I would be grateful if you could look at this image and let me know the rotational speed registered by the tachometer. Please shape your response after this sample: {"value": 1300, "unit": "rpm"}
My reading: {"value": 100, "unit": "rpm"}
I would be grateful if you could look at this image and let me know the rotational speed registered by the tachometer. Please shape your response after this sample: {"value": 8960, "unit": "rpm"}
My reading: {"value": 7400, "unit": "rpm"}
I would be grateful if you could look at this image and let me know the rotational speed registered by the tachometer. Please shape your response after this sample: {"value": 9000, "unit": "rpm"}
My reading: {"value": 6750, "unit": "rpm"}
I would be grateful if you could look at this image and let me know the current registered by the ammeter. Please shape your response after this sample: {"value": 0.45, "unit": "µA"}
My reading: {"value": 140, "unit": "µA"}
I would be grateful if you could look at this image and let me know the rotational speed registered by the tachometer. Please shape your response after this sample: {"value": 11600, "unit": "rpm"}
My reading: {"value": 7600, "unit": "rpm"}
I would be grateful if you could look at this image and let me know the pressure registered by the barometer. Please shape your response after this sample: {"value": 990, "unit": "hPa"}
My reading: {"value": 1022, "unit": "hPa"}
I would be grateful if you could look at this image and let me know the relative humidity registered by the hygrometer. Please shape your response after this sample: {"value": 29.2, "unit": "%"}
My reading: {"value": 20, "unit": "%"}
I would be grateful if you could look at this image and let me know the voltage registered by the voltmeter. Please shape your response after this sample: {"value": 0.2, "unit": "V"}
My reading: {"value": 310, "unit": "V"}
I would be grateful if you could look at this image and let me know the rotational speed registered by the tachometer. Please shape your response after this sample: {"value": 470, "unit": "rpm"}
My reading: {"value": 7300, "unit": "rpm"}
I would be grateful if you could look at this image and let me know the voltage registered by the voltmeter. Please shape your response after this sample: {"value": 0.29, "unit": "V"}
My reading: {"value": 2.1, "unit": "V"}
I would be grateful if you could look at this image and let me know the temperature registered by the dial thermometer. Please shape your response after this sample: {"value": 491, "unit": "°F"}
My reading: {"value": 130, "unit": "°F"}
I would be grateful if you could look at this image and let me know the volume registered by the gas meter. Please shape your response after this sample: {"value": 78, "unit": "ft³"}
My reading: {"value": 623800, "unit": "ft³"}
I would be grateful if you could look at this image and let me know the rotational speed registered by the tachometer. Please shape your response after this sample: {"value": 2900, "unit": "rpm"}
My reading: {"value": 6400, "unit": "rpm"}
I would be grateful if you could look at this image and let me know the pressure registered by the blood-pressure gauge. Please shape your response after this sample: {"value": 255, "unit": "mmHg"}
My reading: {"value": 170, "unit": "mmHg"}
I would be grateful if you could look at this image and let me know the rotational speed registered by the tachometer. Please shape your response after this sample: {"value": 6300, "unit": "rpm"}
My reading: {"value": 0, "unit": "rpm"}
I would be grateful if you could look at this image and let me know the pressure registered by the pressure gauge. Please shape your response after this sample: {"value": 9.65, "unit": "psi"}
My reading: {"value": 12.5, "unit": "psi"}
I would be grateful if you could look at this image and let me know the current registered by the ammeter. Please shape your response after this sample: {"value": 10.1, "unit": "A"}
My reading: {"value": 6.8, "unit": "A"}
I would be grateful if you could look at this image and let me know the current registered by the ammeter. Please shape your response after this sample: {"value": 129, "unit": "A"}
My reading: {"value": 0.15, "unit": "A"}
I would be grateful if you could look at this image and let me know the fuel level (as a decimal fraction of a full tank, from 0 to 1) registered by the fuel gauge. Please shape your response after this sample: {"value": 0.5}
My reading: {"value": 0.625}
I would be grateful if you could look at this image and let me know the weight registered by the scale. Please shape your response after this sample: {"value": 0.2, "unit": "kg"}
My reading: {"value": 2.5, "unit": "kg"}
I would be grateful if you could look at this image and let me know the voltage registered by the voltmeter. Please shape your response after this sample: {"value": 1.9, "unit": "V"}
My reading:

(Your task): Please collect every line of the listing above that contains the word "tachometer" and reproduce each one in full.

(Solution):
I would be grateful if you could look at this image and let me know the rotational speed registered by the tachometer. Please shape your response after this sample: {"value": 1300, "unit": "rpm"}
I would be grateful if you could look at this image and let me know the rotational speed registered by the tachometer. Please shape your response after this sample: {"value": 8960, "unit": "rpm"}
I would be grateful if you could look at this image and let me know the rotational speed registered by the tachometer. Please shape your response after this sample: {"value": 9000, "unit": "rpm"}
I would be grateful if you could look at this image and let me know the rotational speed registered by the tachometer. Please shape your response after this sample: {"value": 11600, "unit": "rpm"}
I would be grateful if you could look at this image and let me know the rotational speed registered by the tachometer. Please shape your response after this sample: {"value": 470, "unit": "rpm"}
I would be grateful if you could look at this image and let me know the rotational speed registered by the tachometer. Please shape your response after this sample: {"value": 2900, "unit": "rpm"}
I would be grateful if you could look at this image and let me know the rotational speed registered by the tachometer. Please shape your response after this sample: {"value": 6300, "unit": "rpm"}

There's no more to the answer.